_Work request 1_
Decide whether each statement (a), (b) and (c) agrees with the UAV communications text, answering yes or no and quoting the deciding words.
(a) Using existing cellular networks may cost less than building new infrastructure.
(b) Placing UAVs is easier than placing stationary base stations.
(c) Terrestrial base stations are conventionally deployed in three-dimensional space.

_Exercise text_
---------------
Connecting UAVs to cellular networks provides a number of advantages. With cellular command and control links, autonomous UAVs can be remotely piloted or monitored from thousands of kilometers away because of the widespread availability of mobile networks. It can also facilitate information-sharing with air traffic control or allow UAV-to-UAV communication. Cellular networks can also offer increased dependability and throughput, as well as improved privacy and security, in comparison to conventional direct ground-to-UAV communication. A significant financial benefit of using existing cellular networks is that it may be more affordable to do so than to build new, different infrastructure configurations [9].
There are several distinct design and research problems associated with UAV-aided communication as compared to fixed terrestrial networks [10]. In the first place, compared to the conventional two-dimensional (2D) deployment of terrestrial base stations, the deployment of aerial base stations in three-dimensional (3D) space offers an extra degree of freedom (DoF). The diverse context of propagation is another significant obstacle [11]. In addition, restricted flight time and inherent flight dynamics are two more complications associated with aerial BSs and relays that affect the communication performance or quality of service (QoS). In order to address these issues and direct the study toward UAV-assisted communications, scheduling, research allocation, and multiple access protocols must be modified. UAV BS placement optimization or comprehensive end-to-end trajectory optimization can both account for mobility. Because of the extra DoF, even placing UAVs is a more difficult task than placing stationary base stations. Figure 1 shows an example of UAV based wireless communication.
The foundation of reinforcement learning is particularly well-suited to the problems associated with the deployment of autonomous UAVs in communication networks, since its main idea involves an autonomous agent making choices (like trajectory planning) in order to maximize a goal (like QoS for an aerial BS) in an uncharted area. Many of the applications of UAV placement and trajectory planning, including interference-aware multi-UAV path planning [12], data collection in the context of mobile crowdsensing [13], and maximizing communications coverage in UAV-aided networks [14], could benefit from the application of deep reinforcement learning (DRL). Another application of UAV networks is resource allocation, in addition to path planning. Multi-agent reinforcement learning (MARL) is employed in [15] to choose the communicative user of each UAV automatically, whether or not the UAVs communicate information. The integration of intelligent reflecting surfaces with UAVs in the context of 6G presents a number of issues that RL can address [16].
---------------
_Supplied records_
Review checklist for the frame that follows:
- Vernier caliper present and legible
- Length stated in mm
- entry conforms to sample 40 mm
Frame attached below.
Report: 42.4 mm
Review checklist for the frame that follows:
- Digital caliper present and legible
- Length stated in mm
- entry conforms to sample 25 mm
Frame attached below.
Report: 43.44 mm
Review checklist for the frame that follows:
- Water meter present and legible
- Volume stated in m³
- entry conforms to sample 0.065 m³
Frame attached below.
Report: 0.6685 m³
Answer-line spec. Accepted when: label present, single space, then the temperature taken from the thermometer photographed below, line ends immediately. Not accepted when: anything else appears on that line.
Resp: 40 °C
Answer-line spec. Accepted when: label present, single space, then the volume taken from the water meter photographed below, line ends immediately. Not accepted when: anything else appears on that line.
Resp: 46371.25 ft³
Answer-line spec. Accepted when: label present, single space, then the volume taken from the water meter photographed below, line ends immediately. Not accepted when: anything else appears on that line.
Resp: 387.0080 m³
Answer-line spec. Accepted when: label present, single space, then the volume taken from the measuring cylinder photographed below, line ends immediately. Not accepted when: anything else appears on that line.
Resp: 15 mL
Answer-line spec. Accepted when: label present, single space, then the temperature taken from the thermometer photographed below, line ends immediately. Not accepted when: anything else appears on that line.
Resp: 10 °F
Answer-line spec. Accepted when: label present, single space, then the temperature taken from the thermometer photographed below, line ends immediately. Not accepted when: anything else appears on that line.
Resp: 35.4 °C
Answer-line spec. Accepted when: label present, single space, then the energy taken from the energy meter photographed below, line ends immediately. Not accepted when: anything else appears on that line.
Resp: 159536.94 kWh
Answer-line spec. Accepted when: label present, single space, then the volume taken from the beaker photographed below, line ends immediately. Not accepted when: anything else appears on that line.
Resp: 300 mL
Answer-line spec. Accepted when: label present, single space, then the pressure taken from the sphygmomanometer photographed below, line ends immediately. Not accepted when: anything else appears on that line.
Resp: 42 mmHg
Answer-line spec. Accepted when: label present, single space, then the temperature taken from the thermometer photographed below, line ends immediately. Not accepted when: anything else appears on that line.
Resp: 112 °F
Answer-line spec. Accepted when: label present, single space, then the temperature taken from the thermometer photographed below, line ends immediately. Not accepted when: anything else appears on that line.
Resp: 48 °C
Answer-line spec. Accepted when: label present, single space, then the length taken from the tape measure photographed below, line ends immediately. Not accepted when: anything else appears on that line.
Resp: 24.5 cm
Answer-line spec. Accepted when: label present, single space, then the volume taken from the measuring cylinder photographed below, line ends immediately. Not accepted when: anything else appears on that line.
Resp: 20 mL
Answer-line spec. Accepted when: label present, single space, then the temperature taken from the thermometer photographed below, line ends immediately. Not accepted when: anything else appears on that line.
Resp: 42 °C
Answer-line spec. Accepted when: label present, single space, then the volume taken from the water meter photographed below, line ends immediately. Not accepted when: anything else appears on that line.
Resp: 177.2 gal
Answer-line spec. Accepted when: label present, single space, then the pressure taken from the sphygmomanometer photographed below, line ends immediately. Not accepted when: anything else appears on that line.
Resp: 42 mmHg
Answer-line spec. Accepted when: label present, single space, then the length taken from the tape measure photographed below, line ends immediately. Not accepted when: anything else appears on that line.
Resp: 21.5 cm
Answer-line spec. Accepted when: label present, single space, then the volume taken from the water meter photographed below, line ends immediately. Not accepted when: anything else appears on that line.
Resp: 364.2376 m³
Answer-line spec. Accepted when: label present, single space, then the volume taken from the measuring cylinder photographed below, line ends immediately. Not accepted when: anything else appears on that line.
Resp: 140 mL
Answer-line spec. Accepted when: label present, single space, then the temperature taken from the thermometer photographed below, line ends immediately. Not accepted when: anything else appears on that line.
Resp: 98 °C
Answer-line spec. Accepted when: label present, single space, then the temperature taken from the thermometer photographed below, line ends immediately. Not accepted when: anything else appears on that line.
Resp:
---------------
_Work request 2_
Rewrite everything in the entries as a numbered list, from their first line down through the line containing "Resp: 387.0080 m³", with both ends included and blank lines omitted.

_Response area 1_
(a) Yes: "it may be more affordable to do so than to build new, different infrastructure configurations"
(b) No: "even placing UAVs is a more difficult task than placing stationary base stations"
(c) No: "the conventional two-dimensional (2D) deployment of terrestrial base stations"

_Response area 2_
1. Review checklist for the frame that follows:
2. - Vernier caliper present and legible
3. - Length stated in mm
4. - entry conforms to sample 40 mm
5. Frame attached below.
6. Report: 42.4 mm
7. Review checklist for the frame that follows:
8. - Digital caliper present and legible
9. - Length stated in mm
10. - entry conforms to sample 25 mm
11. Frame attached below.
12. Report: 43.44 mm
13. Review checklist for the frame that follows:
14. - Water meter present and legible
15. - Volume stated in m³
16. - entry conforms to sample 0.065 m³
17. Frame attached below.
18. Report: 0.6685 m³
19. Answer-line spec. Accepted when: label present, single space, then the temperature taken from the thermometer photographed below, line ends immediately. Not accepted when: anything else appears on that line.
20. Resp: 40 °C
21. Answer-line spec. Accepted when: label present, single space, then the volume taken from the water meter photographed below, line ends immediately. Not accepted when: anything else appears on that line.
22. Resp: 46371.25 ft³
23. Answer-line spec. Accepted when: label present, single space, then the volume taken from the water meter photographed below, line ends immediately. Not accepted when: anything else appears on that line.
24. Resp: 387.0080 m³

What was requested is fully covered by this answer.